CRM technology allows Prudential "to capture and remember what a customer did with us," Lacovara says. "If they tell us not to call them, we remember that. Or if they say they need to get auto insurance now but they'll be interested in investment stuff in about a year, we remember that. It's good for us and for them."
Tools such as CRM are increasingly vital to building a customer-centric enterprise. When asked to identify the most important benefits their organization receives from its investment in customer-management tools and applications, technology managers at InformationWeek 500 companies mentioned "customer satisfaction" nine out of 10 times.

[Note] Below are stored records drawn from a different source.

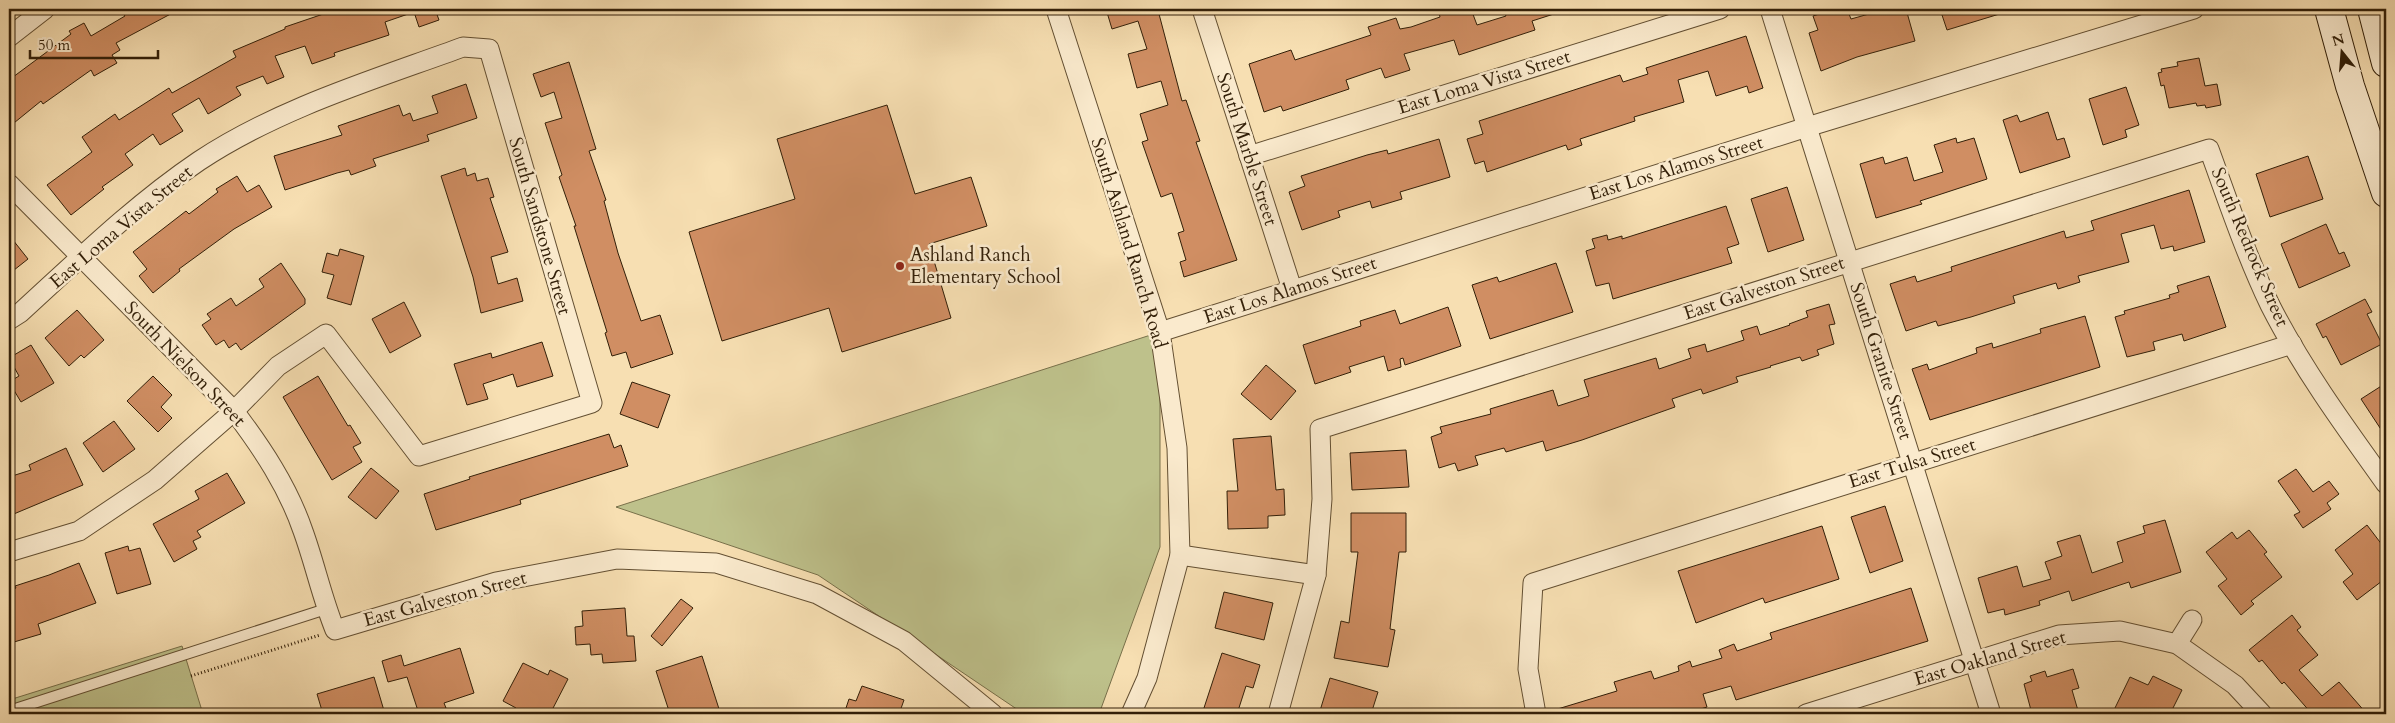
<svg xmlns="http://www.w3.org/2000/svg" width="2395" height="723" viewBox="0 0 2395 723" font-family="Cardo,serif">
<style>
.green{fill:#bec18b;stroke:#78704a}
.building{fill:#d08e63;stroke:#321f08}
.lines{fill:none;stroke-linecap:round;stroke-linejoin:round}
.service-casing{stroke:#634f32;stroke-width:12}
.minor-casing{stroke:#634f32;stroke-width:21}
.secondary-casing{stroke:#321f08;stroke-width:30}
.path{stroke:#321f08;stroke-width:3;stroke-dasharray:1 2.5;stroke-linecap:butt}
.service{stroke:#faeacd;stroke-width:10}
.minor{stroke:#faeacd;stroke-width:19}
.secondary{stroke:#faeacd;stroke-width:28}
.poi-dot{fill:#8f2418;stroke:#faeacd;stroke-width:2}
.labels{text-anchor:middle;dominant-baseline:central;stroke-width:5;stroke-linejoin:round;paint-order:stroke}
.street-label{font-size:19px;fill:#321f08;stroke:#faeacd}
.poi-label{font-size:19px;fill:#321f08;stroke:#faeacd;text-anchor:start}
</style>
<rect width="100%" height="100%" fill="#f7dfb2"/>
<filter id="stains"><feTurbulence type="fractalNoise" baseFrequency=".004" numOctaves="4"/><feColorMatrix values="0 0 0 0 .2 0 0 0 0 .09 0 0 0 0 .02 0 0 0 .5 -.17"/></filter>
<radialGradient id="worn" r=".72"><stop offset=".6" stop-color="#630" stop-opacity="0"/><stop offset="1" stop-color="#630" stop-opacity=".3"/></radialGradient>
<g class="green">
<polygon points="1160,332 1160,547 1099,714 1024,714 818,575 616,507"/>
<polygon points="182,646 203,714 9,714 9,700"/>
</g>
<g class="building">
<polygon points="120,9 180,9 116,43 120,50 112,55 117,63 94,76 91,70 43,104 41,101 9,127 9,80 71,34 69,31 84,23 91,36 125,16"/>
<polygon points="338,9 435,9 439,20 419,27 414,12 385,22 389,35 334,53 335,56 312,64 305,46 275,56 284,77 267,84 263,76 236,87 241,95 208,114 199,98 172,114 183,131 160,145 153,134 125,154 133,165 102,187 104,189 71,215 47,185 92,152 82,137 115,114 119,120 169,88 172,93 236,57 233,51 285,29 285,27"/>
<polygon points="1106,9 1165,9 1166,12 1159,14 1182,101 1186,100 1200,141 1196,142 1237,260 1184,277 1180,262 1186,260 1178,233 1184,231 1172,193 1161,197 1142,142 1148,140 1140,114 1168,105 1161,81 1137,88 1128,54 1147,49 1138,21 1112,29"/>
<polygon points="1438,9 1471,9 1477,25 1506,16 1503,9 1559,9 1560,12 1532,21 1535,30 1459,55 1454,40 1404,54 1410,70 1385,78 1381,68 1346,80 1349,89 1283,111 1281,106 1264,112 1249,64 1291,50 1295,60 1371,35 1368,27 1396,18 1400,29 1411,27 1440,17"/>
<polygon points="1835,9 1847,9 1851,19 1876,12 1875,9 1906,9 1915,41 1857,57 1821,71 1809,33 1818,30 1813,16"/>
<polygon points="1940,9 2005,9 2006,12 1947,30"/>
<polygon points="1746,36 1763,88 1749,93 1747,86 1716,96 1708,71 1678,80 1684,102 1634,117 1635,121 1580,139 1582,145 1568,150 1566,145 1487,172 1484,161 1475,164 1467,139 1483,134 1479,121 1620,75 1623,82 1648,74 1646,68"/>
<polygon points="2199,58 2205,86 2217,84 2221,105 2206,108 2205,105 2197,106 2196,103 2169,108 2164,85 2161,86 2158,73 2162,72 2161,69 2178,66 2177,62"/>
<polygon points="569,62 596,149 589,151 606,200 604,201 618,253 641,321 660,315 673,354 631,368 626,352 612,356 605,333 607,332 574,226 576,226 559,177 562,175 545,123 562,118 554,92 541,97 533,74"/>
<polygon points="466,84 477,118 427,135 429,141 373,159 376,166 351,175 349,170 337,173 285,190 274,156 342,135 338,126 399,105 403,116 410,113 413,121 438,113 432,96"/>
<polygon points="2126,87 2139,125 2125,130 2127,137 2103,145 2089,99"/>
<polygon points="887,105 915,194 971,177 987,226 929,244 951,318 842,352 829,308 722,341 689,232 795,199 777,139"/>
<polygon points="2048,112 2057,140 2064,138 2070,157 2020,173 2003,120 2017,115 2020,122"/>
<polygon points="1956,138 1957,143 1974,138 1987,179 1920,201 1922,204 1876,218 1860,164 1883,157 1885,164 1907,157 1914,181 1943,172 1934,145"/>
<polygon points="1439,139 1450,177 1400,192 1402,199 1372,208 1370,201 1338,211 1340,217 1302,230 1289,192 1305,186 1301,176 1367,155 1387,150 1388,154"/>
<polygon points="2308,156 2323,199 2270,217 2256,174"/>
<polygon points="465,168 467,176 475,173 477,181 488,178 494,197 490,198 508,252 491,257 498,284 517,278 523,301 481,313 473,277 441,176"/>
<polygon points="237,176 247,192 259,185 272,207 234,229 179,269 180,271 153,293 139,276 147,269 133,252 186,211 189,214 218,192 216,189"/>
<polygon points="1787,187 1804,240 1768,252 1751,199"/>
<polygon points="2189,190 2205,242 2174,251 2173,246 2161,249 2154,225 2121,234 2129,262 2078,276 2080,282 2058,289 2056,283 2013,296 2015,303 1971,317 1938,326 1936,321 1906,331 1890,284 1915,276 1917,282 1952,271 1951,267 2064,231 2066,238 2094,230 2091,221"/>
<polygon points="1726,206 1739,244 1727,248 1732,263 1613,299 1609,283 1596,286 1586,251 1595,248 1592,239 1607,235 1608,240 1622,236 1622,239"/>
<polygon points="2326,224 2339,254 2344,252 2350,266 2299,288 2281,244"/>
<polygon points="9,235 28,259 9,274"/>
<polygon points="340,249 364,256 351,305 327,298 334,275 322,272 327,253 338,256"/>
<polygon points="281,263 305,299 305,304 241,350 236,343 229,348 224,340 216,345 202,325 211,319 207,314 231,298 236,306 264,287 259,279"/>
<polygon points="1556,263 1573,312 1490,339 1472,285 1497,277 1499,282"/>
<polygon points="2209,276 2226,327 2184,341 2182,334 2153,342 2155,350 2127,357 2115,317 2125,314 2124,311 2170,298 2169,295 2179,292 2177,286"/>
<polygon points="2365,299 2372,312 2367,314 2382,344 2341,365 2326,336 2323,338 2316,324"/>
<polygon points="404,302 421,336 390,353 372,319"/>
<polygon points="1829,304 1835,324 1829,325 1834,344 1817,350 1819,355 1802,361 1800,357 1770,366 1771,367 1736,377 1738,382 1703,394 1701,389 1672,399 1675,407 1582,440 1546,451 1543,441 1506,452 1504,448 1475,456 1478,465 1458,471 1455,463 1439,468 1431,437 1442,433 1440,427 1491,414 1490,409 1553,390 1558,406 1589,396 1584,380 1656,358 1659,369 1691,358 1688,349 1705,344 1707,352 1744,340 1741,331 1757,326 1760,335 1790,325 1789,324 1808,317 1806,311"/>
<polygon points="1448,307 1461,346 1405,365 1403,358 1400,359 1401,367 1388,371 1384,356 1349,367 1351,372 1315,384 1303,345 1361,326 1360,321 1395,310 1400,324"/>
<polygon points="77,310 104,340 84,358 81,355 69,366 45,338"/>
<polygon points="2085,316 2100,367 1930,420 1912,369 1927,364 1929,370 1977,353 1976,348 1992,343 1993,348 2041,333 2040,329"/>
<polygon points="542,342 553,376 517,387 513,374 483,384 488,399 467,405 454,364 491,353 492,358"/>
<polygon points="31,345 54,383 21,402 9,382 19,376 9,358"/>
<polygon points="1266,365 1296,391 1271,420 1241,394"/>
<polygon points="153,376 172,395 161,407 172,418 158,432 127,401"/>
<polygon points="318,376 348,426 350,425 361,443 353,447 362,462 332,480 283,397"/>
<polygon points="632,382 670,395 658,428 620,414"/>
<polygon points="2386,383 2386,437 2361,399"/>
<polygon points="114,421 135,449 103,472 83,443"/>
<polygon points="609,434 614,448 621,445 628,466 520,500 521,504 436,530 424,494 470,479 469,477"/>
<polygon points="1271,436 1276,490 1284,489 1285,515 1268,516 1268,528 1228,529 1227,491 1238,491 1233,439"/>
<polygon points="66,448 83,485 9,516 9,477 31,470 29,465"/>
<polygon points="1406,450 1409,487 1352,490 1350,453"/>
<polygon points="371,468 399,491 376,519 348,497"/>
<polygon points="2296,469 2313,492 2329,481 2339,494 2327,503 2331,509 2303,528 2294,515 2300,512 2278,481"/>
<polygon points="227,473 245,503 197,531 201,537 193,541 197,549 174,562 153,524 199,499 195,491"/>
<polygon points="1885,506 1903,561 1870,573 1851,517"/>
<polygon points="1351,513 1406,513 1406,552 1399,552 1390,629 1395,630 1388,667 1334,658 1341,621 1349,623 1358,552 1351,552"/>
<polygon points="2165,520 2181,572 2131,588 2129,582 2072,601 2069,591 2039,601 2040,605 2005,615 2004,609 1988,613 1978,578 2017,566 2023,587 2051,579 2045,562 2062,556 2057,542 2080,535 2092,573 2123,562 2117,542 2145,533 2143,526"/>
<polygon points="2367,525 2386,550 2386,578 2357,600 2343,582 2353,574 2335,550"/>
<polygon points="1822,526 1839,579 1765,603 1763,598 1696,623 1678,571"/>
<polygon points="2249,530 2267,552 2264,554 2282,577 2251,601 2254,604 2241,615 2218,586 2227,579 2206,552 2232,532 2237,539"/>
<polygon points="128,546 129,551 140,548 151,584 117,594 105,553"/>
<polygon points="79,563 96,603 38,624 41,634 14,642 9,627 9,591 16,588 15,586 49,575"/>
<polygon points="1911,588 1928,641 1736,700 1731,686 1703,694 1707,707 1685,714 1551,714 1551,711 1617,691 1614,682 1651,671 1654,679 1679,671 1678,666 1690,661 1692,667 1722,658 1719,650 1734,644 1737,651 1772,639 1770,633"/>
<polygon points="1224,592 1273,603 1264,640 1215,628"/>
<polygon points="681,599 693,608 662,646 651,636"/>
<polygon points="625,608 627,636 634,636 636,661 603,663 602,654 591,655 590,644 576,645 575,627 583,626 582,611"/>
<polygon points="2292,615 2301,627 2297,630 2318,655 2299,670 2322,696 2339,682 2367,714 2312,714 2284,682 2282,684 2262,660 2259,662 2249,650"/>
<polygon points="460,648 474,693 444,703 446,708 427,714 419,714 407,677 388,682 382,661 401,655 404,666"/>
<polygon points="1222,653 1260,665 1253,688 1246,686 1237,714 1202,714"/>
<polygon points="702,656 720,712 712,714 670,714 656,671"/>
<polygon points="523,663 548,675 550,670 568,679 550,714 513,714 516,708 503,701"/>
<polygon points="2073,669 2079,688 2072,690 2079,714 2032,714 2024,684 2032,681 2030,676 2045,671 2047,677"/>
<polygon points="2153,676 2182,690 2170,714 2123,714 2114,710 2130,677 2148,685"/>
<polygon points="374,677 385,714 323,714 317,694"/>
<polygon points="1330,678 1378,692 1371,714 1319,714"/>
<polygon points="862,686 904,700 899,714 844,714 849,699 856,701"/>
</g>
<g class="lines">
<defs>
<polyline id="service" points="9,711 326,609"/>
<g id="minor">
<polyline points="1056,9 1160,332 1177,448 1180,555 1147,678 1131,714"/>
<polyline points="1202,9 1292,289"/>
<path d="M 1770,9 C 1843,244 1919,478 1991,714"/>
<polyline points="9,37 45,9"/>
<polyline points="1249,156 1720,9"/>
<path d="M 9,184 L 234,411 C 262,448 288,487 303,531 C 315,564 322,598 335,630 L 496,582 L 617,559 L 716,563 L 817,594 L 904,641 L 993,714"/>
<path d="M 9,320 L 20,313 C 77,261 134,205 199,161 C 279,108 373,80 463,47 L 489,49 L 592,403 L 419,456 L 326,334 L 278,366 L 234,411 L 155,480 L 79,531 L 9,552"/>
<polyline points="1160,332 1807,127 2194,9"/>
<polyline points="1180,555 1316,575"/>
<polyline points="2177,644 2192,620"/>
<path d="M 1278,714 L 1316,575 L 1322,499 L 1320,429 L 2209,149 C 2228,201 2246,255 2270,305 C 2302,368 2345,427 2386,484"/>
<polyline points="1536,714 1528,669 1533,583 2292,344"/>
<polyline points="1806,714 2059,635 2120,631 2177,644 2235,685 2262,714"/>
</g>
<g id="secondary">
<polyline points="2329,9 2350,86 2386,193"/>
<polyline points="2372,9 2386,63"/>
</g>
</defs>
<use href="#service" class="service-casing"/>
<use href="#minor" class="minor-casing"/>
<use href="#secondary" class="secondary-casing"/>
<polyline class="path" points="191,676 320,635"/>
<use href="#service" class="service"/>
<use href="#minor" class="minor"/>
<use href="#secondary" class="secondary"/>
</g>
<circle class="poi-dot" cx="900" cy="266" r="5"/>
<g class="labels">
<g class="street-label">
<text transform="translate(1484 82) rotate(-17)">East Loma Vista Street</text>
<text transform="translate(1247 149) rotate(72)">South Marble Street</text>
<text transform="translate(1676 168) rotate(-17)">East Los Alamos Street</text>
<text transform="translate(540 226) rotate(74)">South Sandstone Street</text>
<text transform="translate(121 227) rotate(-40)">East Loma Vista Street</text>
<text transform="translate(1129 243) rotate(73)">South Ashland Ranch Road</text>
<text transform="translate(2250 247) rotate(67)">South Redrock Street</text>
<text transform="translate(1764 288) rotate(-18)">East Galveston Street</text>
<text transform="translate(1290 290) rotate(-18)">East Los Alamos Street</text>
<text transform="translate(1881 361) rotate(72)">South Granite Street</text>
<text transform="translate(185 364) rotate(46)">South Nielson Street</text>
<text transform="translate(1912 463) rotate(-17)">East Tulsa Street</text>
<text transform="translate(445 599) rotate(-15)">East Galveston Street</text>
<text transform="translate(1990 658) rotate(-16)">East Oakland Street</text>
</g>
<g class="poi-label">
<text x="910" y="255">Ashland Ranch<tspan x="910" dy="22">Elementary School</tspan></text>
</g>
</g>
<rect width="2395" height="723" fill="none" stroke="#f7dfb2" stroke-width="30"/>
<rect x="10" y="10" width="2375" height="703" fill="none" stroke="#321f08" stroke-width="2.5"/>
<rect x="15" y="15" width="2365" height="693" fill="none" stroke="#321f08"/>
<g transform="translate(2342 52) rotate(343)" stroke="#faeacd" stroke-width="4" paint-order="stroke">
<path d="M0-4L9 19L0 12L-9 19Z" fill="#321f08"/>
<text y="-8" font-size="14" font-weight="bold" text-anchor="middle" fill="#321f08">N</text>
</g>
<path d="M30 50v8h128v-8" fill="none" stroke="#321f08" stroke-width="2.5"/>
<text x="38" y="50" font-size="15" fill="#321f08" stroke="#faeacd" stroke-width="4" paint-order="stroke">50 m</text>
<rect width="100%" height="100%" filter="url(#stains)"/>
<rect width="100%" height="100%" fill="url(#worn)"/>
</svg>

Other benefits noted included the ability to provide faster response to customer inquiries, increased efficiency through automation, having a deeper knowledge of customers, getting more marketing or cross-selling opportunities, identifying the most profitable customers, receiving customer feedback that leads to new and improved products or services, doing more one-to-one marketing, and obtaining information that can be shared with the company's business partners.
Only 2% of the managers said their companies weren't receiving any benefits from customer-management systems.
Regardless of the customer-relationship strategy a company takes, one thing is clear: The technology now exists to allow companies to know and serve their customers better than ever.